Kaum haben sich die Berliner von den letzten Bauarbeiten rund um den Nollendorfplatz erholt, schon die nächste Hiobsbotschaft: Ab heute, Freitag, dem 5. Juni, fahren die U-Bahnlinien U1 und U3 erneut nicht nach regulärem Plan. Grund ist eine sogenannte Langsamfahrstelle zwischen Kottbusser Tor und Hallesches Tor – und die hat massive Auswirkungen auf den Betrieb.

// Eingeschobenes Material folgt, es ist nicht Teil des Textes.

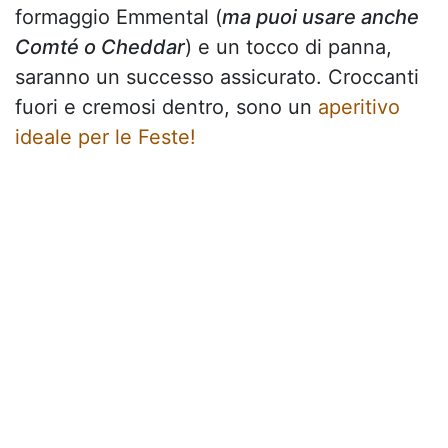
formaggio Emmental (
ma puoi usare anche
Comté o Cheddar
) e un tocco di panna,
saranno un successo assicurato. Croccanti
fuori e cremosi dentro, sono un
aperitivo
ideale per le Feste!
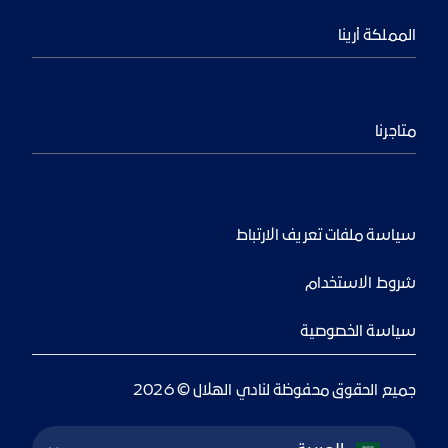
المملكة أرينا
متاجرنا
سياسة ملفات تعريف الارتباط
شروط الاستخدام
سياسة الخصوصية
جميع الحقوق محفوظة لنادي الهلال © 2026
Language Switcher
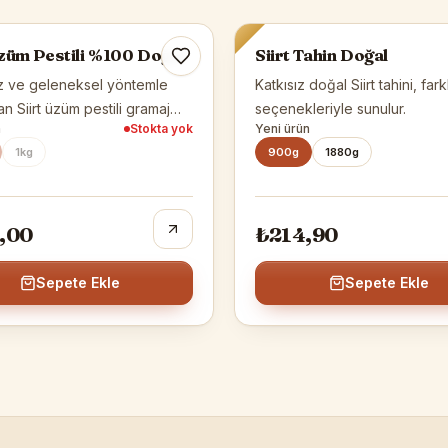
Tükendi
Üzüm Pestili %100 Doğal
Siirt Tahin Doğal
z ve geleneksel yöntemle
Katkısız doğal Siirt tahini, far
an Siirt üzüm pestili gramaj
seçenekleriyle sunulur.
n
Stokta yok
Yeni ürün
arıyla sunulur.
1kg
900g
1880g
,00
₺214,90
Sepete Ekle
Sepete Ekle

Einschränkungen für Fahrgäste von U1 und U3
Die Berliner Verkehrsbetriebe (BVG) haben die Bremse gezogen, im wahrsten Sinne des Wortes: Auf dem Gleisabschnitt zwischen Kottbusser Tor und Hallesches Tor schleichen die Züge ab sofort mit gerade mal 25 km/h dahin. Für Fahrgäste bedeutet das längere Fahrzeiten, für die BVG offenbar akuten Handlungsbedarf. Um wenigstens einen halbwegs verlässlichen Betrieb aufrechtzuerhalten, wird die U1 unter der Woche kurzerhand am Nollendorfplatz abgewürgt.
Was das konkret heißt? Die U1, die normalerweise von der Uhlandstraße bis zur Warschauer Straße fährt, endet montags bis freitags bis auf Weiteres bereits am Nollendorfplatz. Den kompletten Abschnitt zwischen Nollendorfplatz und Warschauer Straße übernimmt in dieser Zeit die U3 im Alleingang. Immerhin: Die BVG verspricht dort einen Fünf-Minuten-Takt mit voller Zuglänge, also acht Wagen.

Für die Fahrgäste bedeutet das trotzdem Umsteigen und Umplanen. Wer von der Uhlandstraße oder anderen westlichen Stationen Richtung Kreuzberg oder Friedrichshain will, muss am Nollendorfplatz in die U3 wechseln. Die BVG bittet die Fahrgäste entsprechend, für Fahrten zwischen Nollendorfplatz und Warschauer Straße die Linie U3 zu nutzen.
Am Wochenende läuft der Betrieb normal weiter
Ein kleiner Trost für alle, die am Wochenende unterwegs sind: Samstags und sonntags bleibt alles beim Alten. U1 und U3 verkehren dann weiterhin regulär im Zehn-Minuten-Takt auf ihren gewohnten Strecken. Die Einschränkungen betreffen also zunächst nur den Berufsverkehr an Werktagen – was die Sache für Pendler aber natürlich nicht weniger ärgerlich macht.

Die Langsamfahrstelle wurde laut BVG im Vorfeld einer Instandhaltungsmaßnahme an den Gleisanlagen eingerichtet. Was genau repariert oder erneuert werden muss, darüber schweigt sich das Unternehmen bislang aus. Auch ein konkreter Zeitplan für das Ende der Einschränkungen fehlt. Die Vorbereitungen für die eigentlichen Arbeiten laufen noch, heißt es lediglich.
BVG lässt Fahrgäste über Dauer im Unklaren
Wann die U1 wieder durchfährt? Ungewiss. Die BVG kündigt lediglich an, zu informieren, sobald eine belastbare Zeitschiene für den Abschluss der Arbeiten absehbar ist. Für die leidgeprüften Berliner U-Bahn-Nutzer bedeutet das: abwarten, umsteigen und hoffen, dass die Instandhaltung nicht wieder Wochen oder gar Monate dauert.